Denver-based PDC Energy Inc.’s senior executive team said Thursday the company is keeping equal rig counts, fracturing crews and interest in the Denver-Julesburg (DJ) and Permian basins, but said there is a political threat in Colorado from a ballot measure seeking to extend setback requirements for future oil and gas wells.

Speaking on a 2Q2018 earnings conference call, CEO Bart Brookman said in no uncertain terms the industry and most of Colorado’s voters will reject Initiative 97, the anti-oil and gas measure in Colorado, if it qualifies for the ballot this November.

“If there are enough signatures, we at PDC Energy, along with the greater business community, are prepared to defeat this initiative, known as the Safer Setbacks from Fracking,” Brookman said. “We’re committed to making sure that voters in Colorado are aware of the extremely negative consequence to our industry and the economy in the state if the measure passes.”

If Initiative 97 were to pass, there would be little to no impact on drilled but uncompleted (DUC) wells, and/or already issued permits received for future development.

“It would allow us to continue to complete the DUCs and drill on the permits we have in hand,” said COO Scott Reasoner.

In addition, Brookman expressed confidence in a second ballot measure, the Farm Bureau’s Initiative 108, which could give the oil and gas industry recourse for seeking to recover lost investments caused by government or regulations.

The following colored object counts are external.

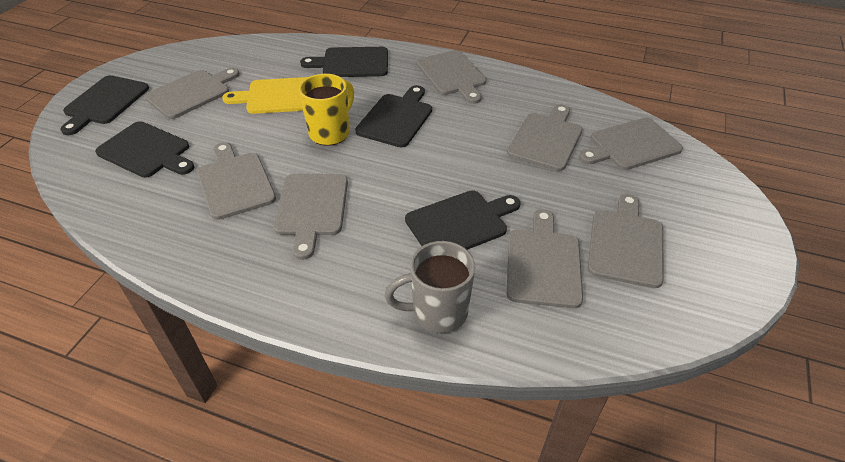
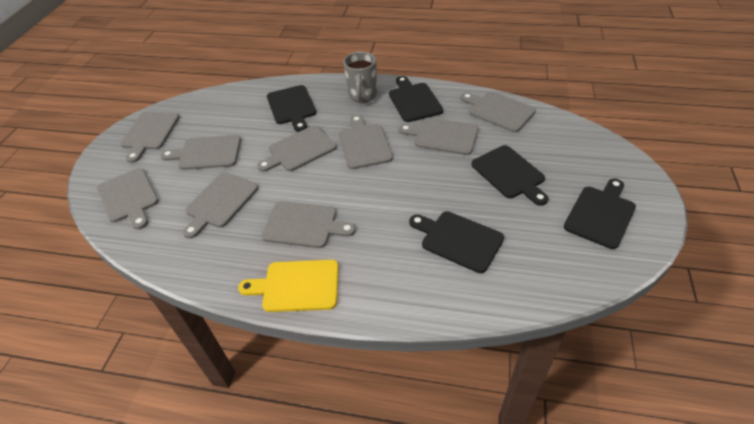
grey cutting board: [145,68,240,119] [197,142,276,220] [274,174,348,260] [417,50,486,104] [507,104,582,171] [507,209,583,308] [579,118,683,170] [588,194,664,288] = 8 -> [97,168,159,229] [121,112,180,163] [161,135,241,170] [183,172,258,239] [257,125,337,172] [262,201,356,248] [339,115,393,169] [399,117,478,155] [461,92,536,132] = 9
yellow mug: [299,74,354,146] = 1 -> none = 0

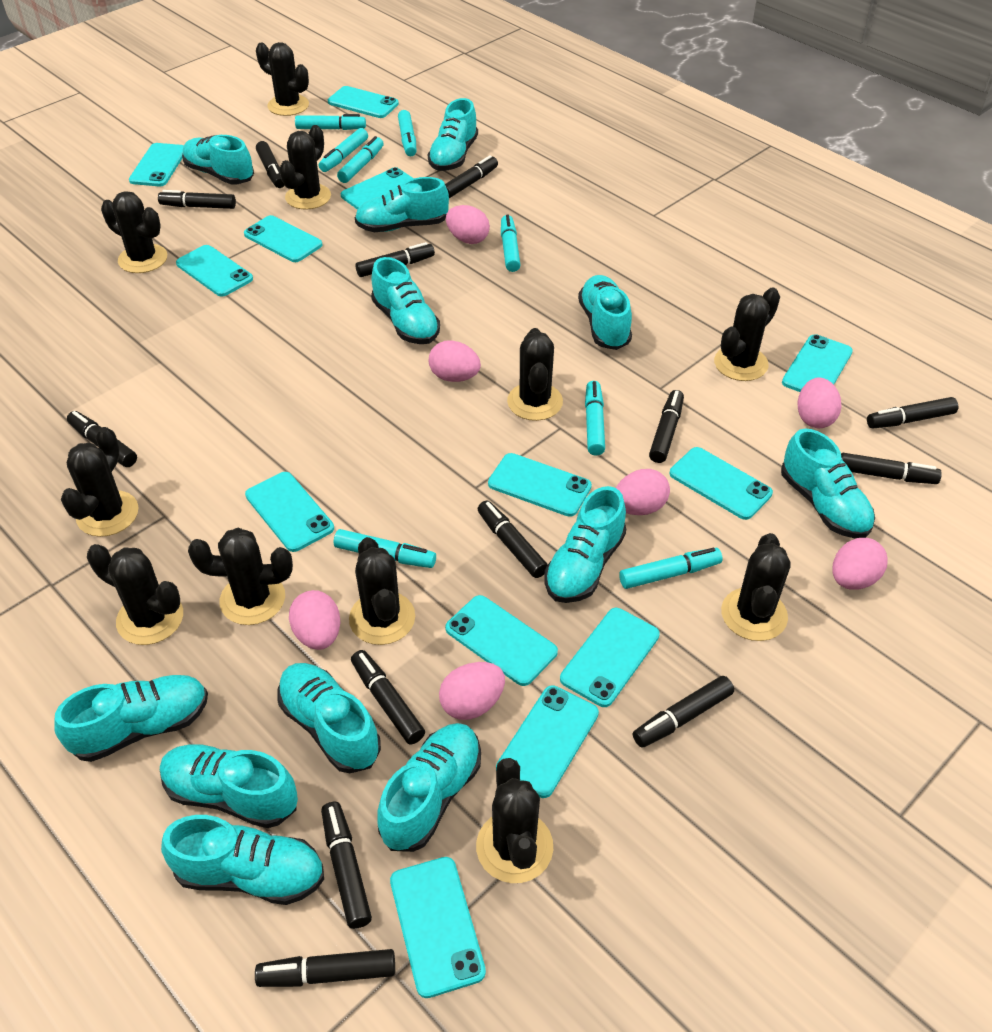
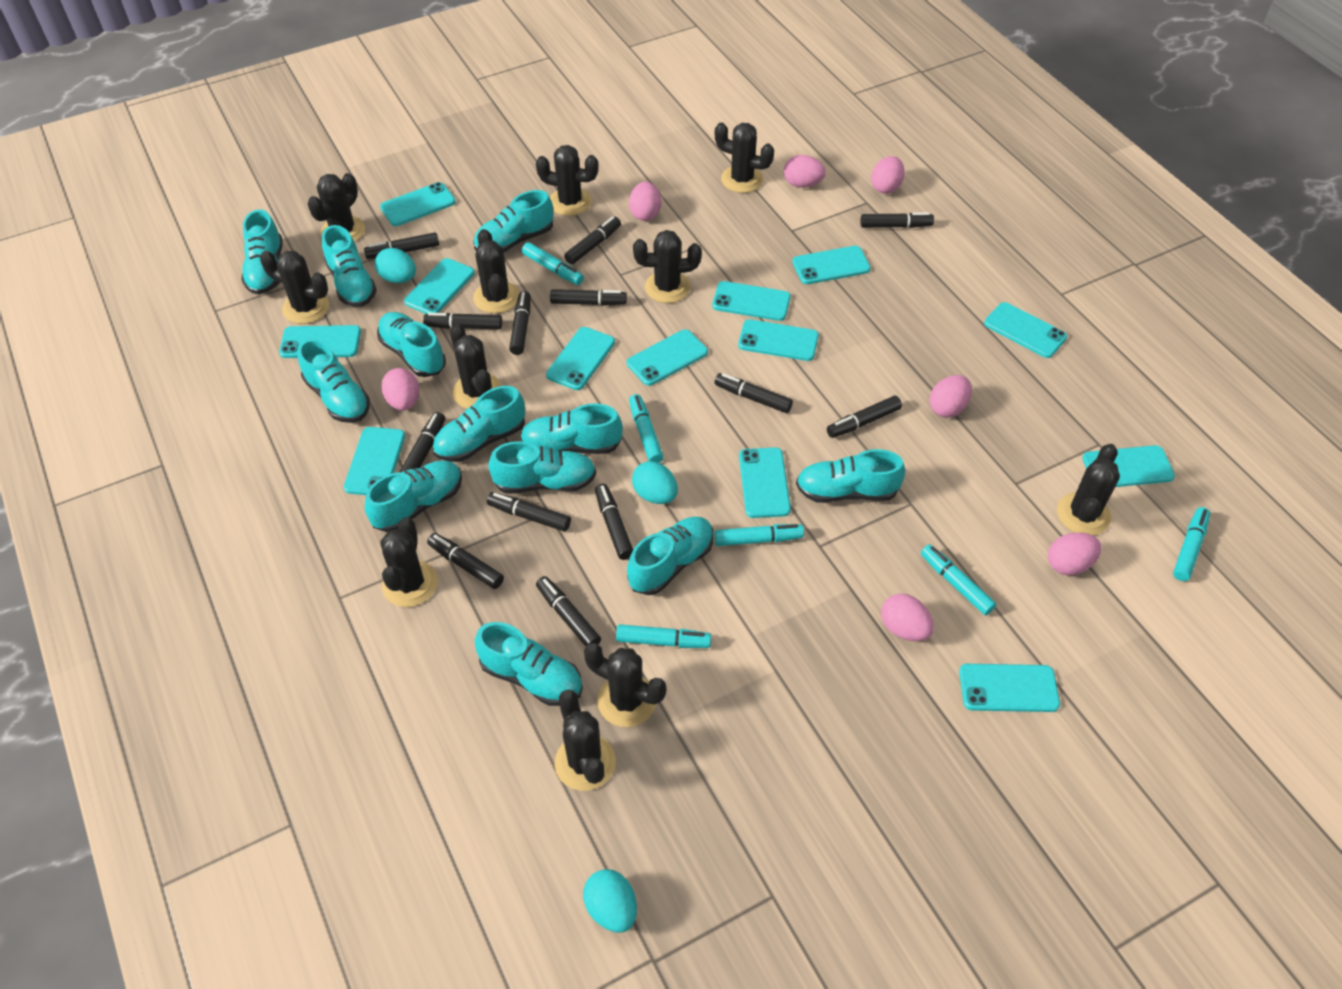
turquoise egg: none = 0 -> [375,248,416,283] [583,869,637,933] [632,461,678,504] = 3
turquoise marker: [295,114,366,130] [319,128,368,172] [334,529,436,568] [337,136,384,183] [398,110,417,156] [501,215,520,272] [585,381,605,456] [619,548,723,589] = 8 -> [522,242,584,285] [616,624,711,648] [629,394,664,463] [714,524,804,546] [921,544,997,615] [1173,507,1211,581] = 6

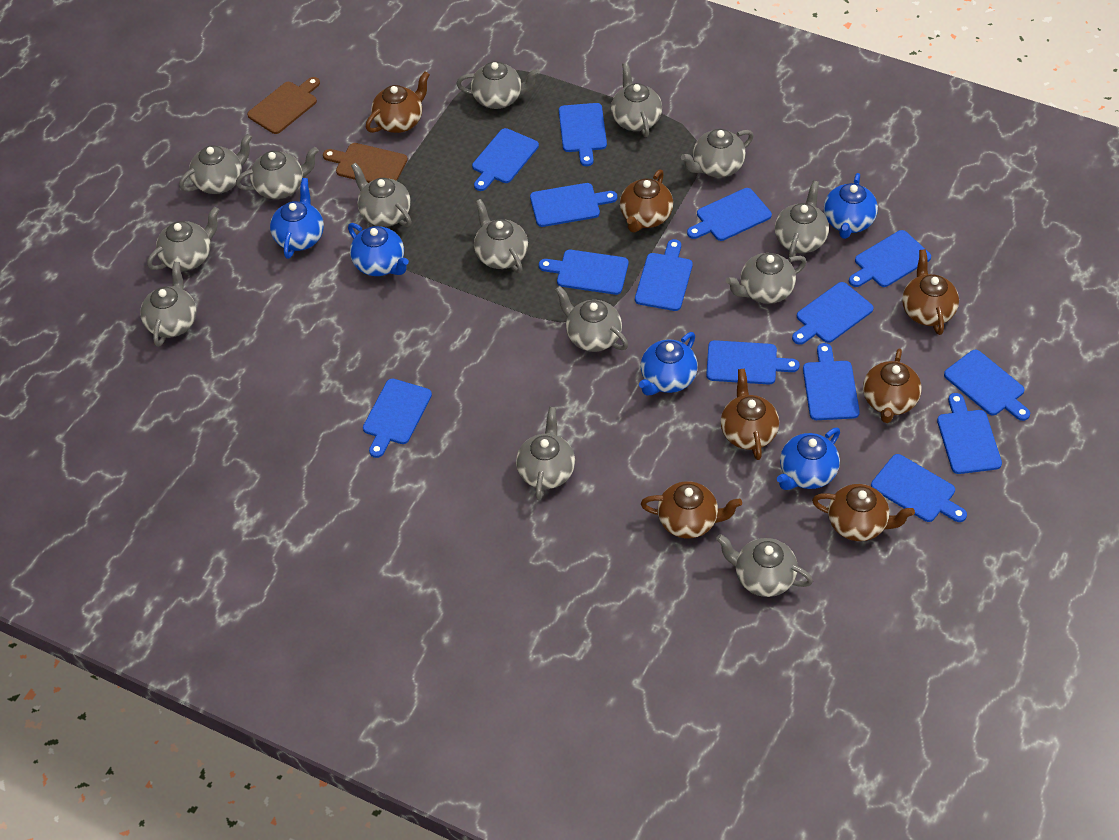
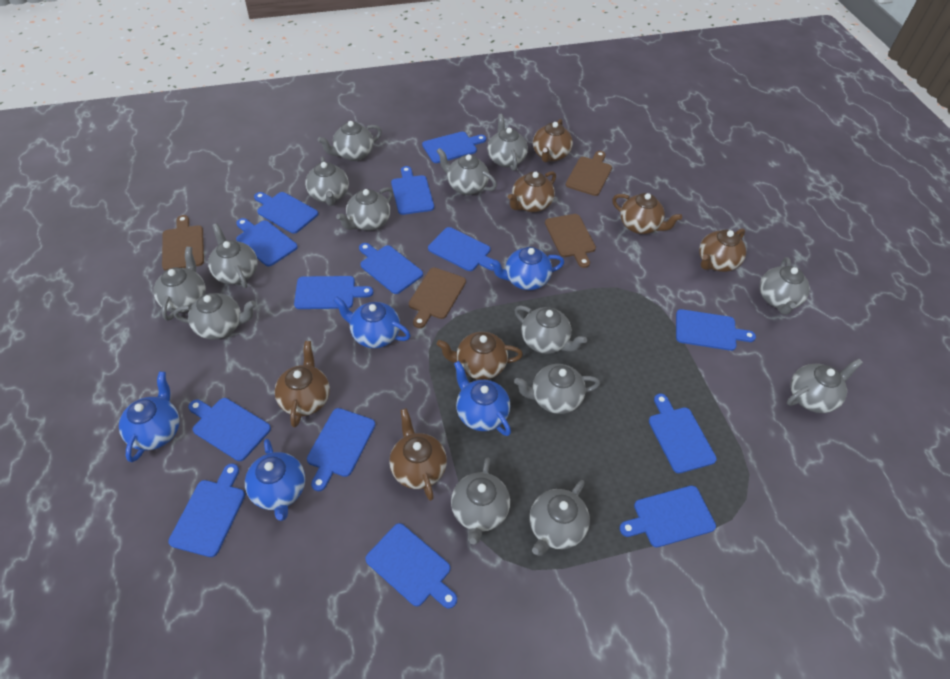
brown cutting board: [247,77,320,134] [323,143,408,183] = 2 -> [162,215,204,271] [409,267,466,328] [545,214,596,268] [566,151,612,196] = 4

“This is a very favorable initiative with the voters, so we have a lot of confidence the Farm Bureau is moving forward with this and it will be well received by voters,” Brookman said.

He said that the next two weeks for counting and verifying signatures are crucial to the process. Colorado’s Secretary of State has until Sept. 5 to complete the process.

Asked if PDC might move development funds from Colorado because of environmental activism, Brookman said it has a “long-term battle” on its hands, but the company intends to “continue to educate our voters and recognize we have this opposition and these are the fights we expect to continue.”

In any case, production in the Wattenberg field of the DJ is “significantly unbundled” with the advent of midstream expansions coming online, and in the Permian Delaware sub-basin is “continuing to accelerate our growth.” He cited as proof the eight-well Grizzly pad in the Delaware, which is coming online this year.

PDC expects to continue its pace of growth with $1 billion annually in capital spending and operating three rigs each in the DJ and Delaware.

“Our Delaware has tremendous momentum right now, and Wattenberg is positioned to demonstrate substantial production growth,” said Brookman.

Production in the second quarter was up 20% year/year to 9.4 million boe, or 103,000 boe/d, a record for PDC, Brookman reported. However, while “production overall exceeded expectations in the Delaware,” it “came in under expectation in the Wattenberg due to midstream constraints throughout the quarter.”

In 2Q2018, PDC reported a net loss of $160.3 million (minus $2.43/share), compared with net income of $41.3 million (62 cents) for the same period in 2017.